Identifica cada línea de los ítems que contenga la palabra "cylinder" y cópiala tal como aparece.

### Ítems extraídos
————————

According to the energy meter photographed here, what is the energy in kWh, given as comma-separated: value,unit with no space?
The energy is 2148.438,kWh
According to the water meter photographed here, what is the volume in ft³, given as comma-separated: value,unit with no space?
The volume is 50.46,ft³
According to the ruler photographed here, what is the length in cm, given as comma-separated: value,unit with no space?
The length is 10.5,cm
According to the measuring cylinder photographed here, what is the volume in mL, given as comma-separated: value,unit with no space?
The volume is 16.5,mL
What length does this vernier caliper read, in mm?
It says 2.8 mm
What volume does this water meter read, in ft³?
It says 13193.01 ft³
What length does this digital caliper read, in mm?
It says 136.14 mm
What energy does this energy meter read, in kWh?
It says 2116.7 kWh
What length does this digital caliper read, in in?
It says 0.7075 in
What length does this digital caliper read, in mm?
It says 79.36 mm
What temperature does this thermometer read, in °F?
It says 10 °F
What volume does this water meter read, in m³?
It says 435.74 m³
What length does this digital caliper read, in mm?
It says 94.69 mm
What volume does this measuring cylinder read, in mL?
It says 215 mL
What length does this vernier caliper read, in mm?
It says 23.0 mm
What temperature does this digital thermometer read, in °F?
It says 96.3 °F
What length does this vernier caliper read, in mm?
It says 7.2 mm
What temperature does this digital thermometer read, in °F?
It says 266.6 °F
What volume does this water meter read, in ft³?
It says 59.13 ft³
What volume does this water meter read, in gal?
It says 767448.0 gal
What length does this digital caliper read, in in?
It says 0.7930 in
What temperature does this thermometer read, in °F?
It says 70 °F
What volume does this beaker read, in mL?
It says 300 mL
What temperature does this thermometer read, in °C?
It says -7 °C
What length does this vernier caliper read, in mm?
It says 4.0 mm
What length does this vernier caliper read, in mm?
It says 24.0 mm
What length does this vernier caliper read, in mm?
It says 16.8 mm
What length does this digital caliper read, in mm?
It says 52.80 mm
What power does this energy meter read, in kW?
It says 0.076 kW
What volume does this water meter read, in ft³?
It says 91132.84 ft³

————————

### Solución
According to the measuring cylinder photographed here, what is the volume in mL, given as comma-separated: value,unit with no space?
What volume does this measuring cylinder read, in mL?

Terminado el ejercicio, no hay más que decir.